### Problema 1
No trecho sobre a crise econômico-financeira, em que aspecto se concentrou tudo o que se discutiu na cúpula?
### Problema 2
Continue o trecho sobre governos e a crise econômico-financeira a partir do ponto em que ele para.

### Trecho fornecido
□ □ □

O povo que não tem voz na política... esse não dirá nada, porque uma parte dele está inebriada pela ilusão de consumismo que o Bolsa Família propicia e a outra parte encontra-se em estado de absoluta prostração.
Quisque tandem!

quarta-feira, 5 de agosto de 2009

Governos inconscientes e irresponsáveis



Leonardo Boff[1]

Quem teve o privilégio de acompanhar a cúpula dos povos (1992) na ONU nos dias 24-26 de junho para encontrar saídas includentes para a crise econômico-financeira, vivenciou dupla perplexidade. A primeira, o fato de se ter chegado a um surpreendente consenso acerca de medidas econômicas e financeiras a serem implementadas a curto e a médio prazo, em função do desenvolvimento/crescimento. A segunda, verificar que tudo se concentrou apenas no aspecto econômico-financeiro sem qualquer referência aos limites da biosfera e à devastação da natureza que o tipo de desenvolvimento vigente implica. Quer dizer, a economia virou um conjunto de teorias e fórmulas que expertos dominam e as aplicam nos países, esquecendo-se de que é parte da sociedade e da política, algo, portanto, ligado à vida das pessoas. Era como se os políticos e expertos, não respirassem, não comessem, não se vestissem e andassem nas nuvens e não no solo. Mas para eles, tais coisas importantes são meras externalidades que não contam.

□ □ □

### Entradas fornecidas
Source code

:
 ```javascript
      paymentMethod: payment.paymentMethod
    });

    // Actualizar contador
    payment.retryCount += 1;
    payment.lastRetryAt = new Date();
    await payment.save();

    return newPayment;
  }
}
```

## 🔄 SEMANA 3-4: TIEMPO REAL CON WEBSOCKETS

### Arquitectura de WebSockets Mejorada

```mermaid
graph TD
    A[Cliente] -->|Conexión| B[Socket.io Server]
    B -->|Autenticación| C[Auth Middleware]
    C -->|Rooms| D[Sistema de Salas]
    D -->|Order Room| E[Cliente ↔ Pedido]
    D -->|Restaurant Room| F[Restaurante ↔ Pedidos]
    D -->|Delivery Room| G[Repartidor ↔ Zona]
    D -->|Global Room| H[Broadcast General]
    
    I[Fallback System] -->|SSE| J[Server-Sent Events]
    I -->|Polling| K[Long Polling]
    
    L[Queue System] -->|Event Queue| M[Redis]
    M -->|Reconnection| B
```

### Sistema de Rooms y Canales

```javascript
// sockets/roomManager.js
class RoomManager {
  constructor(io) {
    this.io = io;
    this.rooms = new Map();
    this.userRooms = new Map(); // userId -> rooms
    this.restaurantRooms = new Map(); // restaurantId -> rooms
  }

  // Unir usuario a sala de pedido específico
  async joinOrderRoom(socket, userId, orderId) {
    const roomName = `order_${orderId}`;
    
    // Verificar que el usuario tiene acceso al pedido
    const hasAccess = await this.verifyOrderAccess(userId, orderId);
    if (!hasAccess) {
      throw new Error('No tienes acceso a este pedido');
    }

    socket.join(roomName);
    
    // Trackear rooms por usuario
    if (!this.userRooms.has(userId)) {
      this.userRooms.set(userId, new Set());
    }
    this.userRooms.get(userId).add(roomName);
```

□ □ □

### Resposta escrita 1
Apenas no aspecto econômico-financeiro, sem nenhuma referência aos limites da biosfera nem à devastação da natureza.

### Resposta escrita 2
Ao ouvi-los, pensava eu lá com meus botões: quão inconscientes e irresponsáveis são estes políticos, representantes de seus povos, que não se dão conta de que a verdadeira crise não é esta que discutem, mas a da insustentabilidade da biosfera e a incapacidade de a Mãe Terra de repor os recursos e serviços necessários para a humanidade e para a comunidade. Bem advertiu o ex-secretário da ONU Kofi Annan: esta insustentabilidade não apenas impede a produção e a reprodução senão que põe em risco a sobrevivência da espécie humana.
Todos são reféns da economia-zumbi do desenvolvimento, entendido como puro crescimento econômico (PIB). Ora, exatamente este paradigma do desenvolvimento mentirosamente sustentável do atual modo de acumulação mundial está levando a humanidade e a Terra à ruína. As pessoas são as últimas a contar. Primeiro vêm sempre os mercados, os bancos, o sistema financeiro. Com apenas 1% do que se aplicou para salvar os bancos da falência (alguns trilhões de dólares) poder-se-ia resolver toda a fome do planeta atesta a FAO. E atualmente, a mesma FAO advertiu, existem 40 países com reserva alimentar de apenas três meses. Sem uma articulada cooperação mundial grassará fome e morte de milhões de pessoas.
Discutir a crise econômica-financeira sem incluir as demais crises: o aquecimento global, a alimentária, a energética e a humanitária é mentir aos povos sobre a real situação da humanidade.
Temo que nossos filhos e netos, daqui a alguns anos, olhando para o nosso tempo, tenham motivos de nos amaldiçoar e de nos devotar um soberano desprezo, porque não fizemos o que devíamos fazer. Sabíamos dos riscos e preferimos salvar as moedas e garantir os bônus quando poderíamos salvar o Titanic que estava afundando.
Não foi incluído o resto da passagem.